P.S.: Das Ganze sei eine erbärmliche Gratis-Präsentation. Und man solle doch nicht zulassen, dass eine Agentur vorgeführt werde. Ein heimischer Verein von Creativen (das sind die, wo die Vorstandsmitglieder im alljährlichen Handbuch meistens den Löwenanteil der Preise sich gegenseitig zuschanzen) widmete unserer Initiative sogar eine eigene Aussendung. Wo allen handelnden Personen dringend nahegelegt wurde, bei unserer Aktion nur ja nicht mitzumachen. Irgendwie hat das aber die „Beschmutzt doch das eigene Nest nicht“-Partie nicht geschafft, wie die Fülle und der Ideenreichtum der in diesem Heft dargestellten Logos beweist. Ich verstehe nicht, warum man von Gratispräsentation spricht, wenn Grafiker, Designer, Agenturen, CI-Spezialisten, aber auch Krethi und Plethi zum Stift greifen und etwas deshalb kostenfrei kreieren, weil es ihnen ein Herzensanliegen ist.

Und damit die Sache sich für den Sieger auch rentiert, gibt’s eine Reihe von Goodies für jenen, der das Siegerlogo entworfen hat: Die Firma Merbag stellt einen Top-Mercedes für einen Monat zur Verfügung.

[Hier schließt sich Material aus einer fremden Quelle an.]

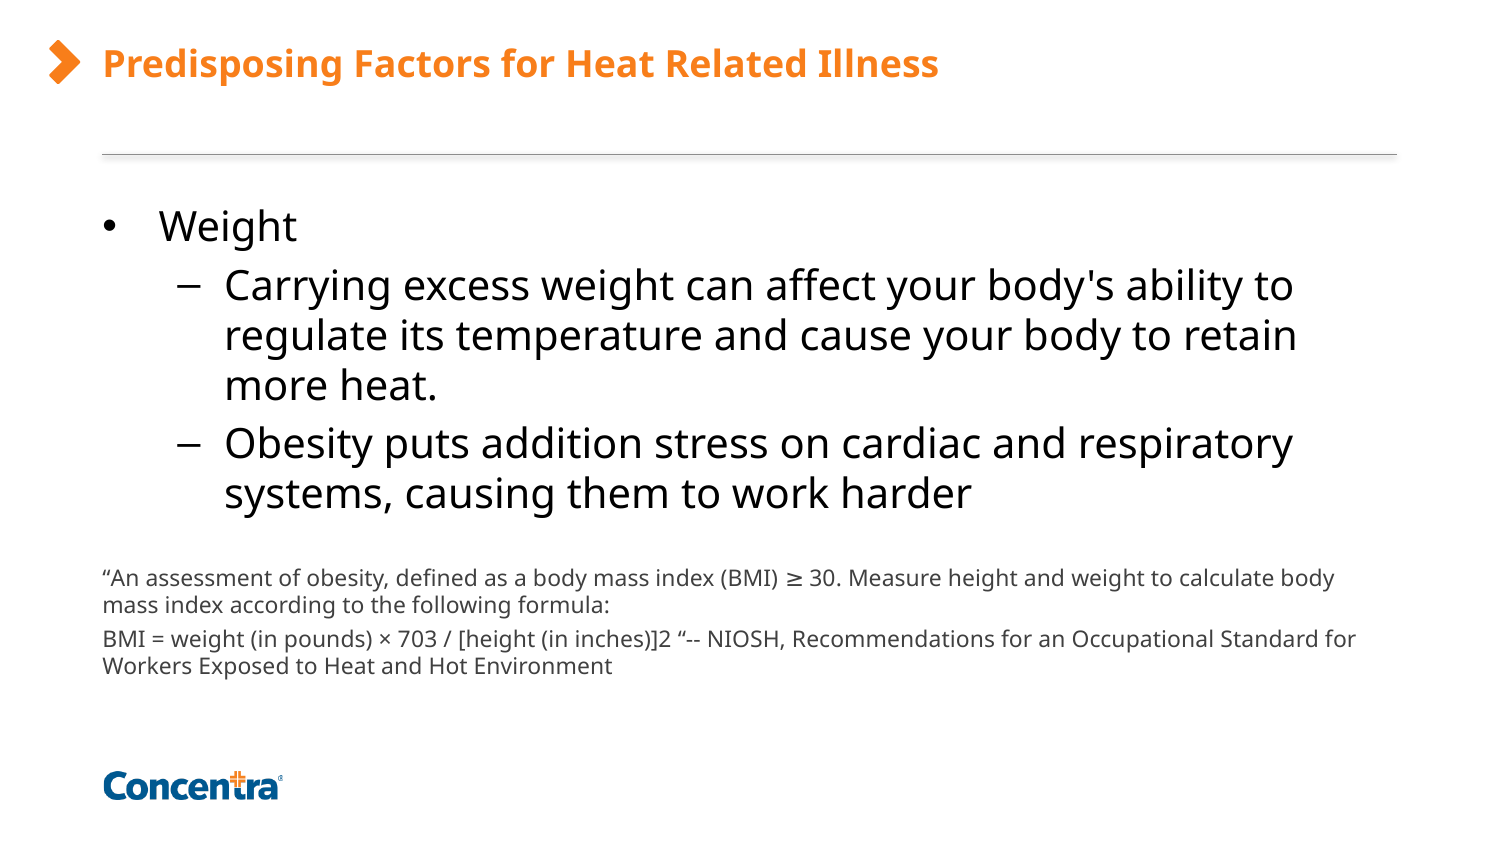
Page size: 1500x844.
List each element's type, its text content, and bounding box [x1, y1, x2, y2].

list Weight Carrying excess weight can affect your body's ability to regulate its temperature and cause your body to retain more heat. Obesity puts addition stress on cardiac and respiratory systems, causing them to work harder “An assessment of obesity, defined as a body mass index (BMI) ≥ 30. Measure height and weight to calculate body mass index according to the following formula: BMI = weight (in pounds) × 703 / [height (in inches)]2 “-- NIOSH, Recommendations for an Occupational Standard for Workers Exposed to Heat and Hot Environment [102, 203, 1398, 723]
title Predisposing Factors for Heat Related Illness [102, 36, 1398, 88]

Ich danke deren Geschäftsführer, Martin Heger, allerherzlichst dafür. Von Maurice Lacroix gibt’s eine wunderbare Uhr. Danke den Geschäftsführern, Nathan Wildpacher und Gernot Safron. Magister Rudi Brenner von philoro steuert einen kleinen Goldbarren bei. Uschi Simacek vom gleichnamigen Reinigungs-Giganten hat uns einen Gutschein über 1500 Euro für eine Generalreinigung gegeben. Und aus meiner Tasche gibt’s einen Tausender in Barem, der für ein Festmahl dienen mag, wo man dann feiern kann, dass man ein schönes Logo gefunden hat… Ihnen allen danke ich allerherzlichst für Ihr Engagement und dafür, dass Sie so tatkräftig bei unserer Aktion mitmachen. Weil Skifahren das Leiwandste ist, was man si nur vurstellen kann. Und das Zweitleiwandste Ihre Beteiligung.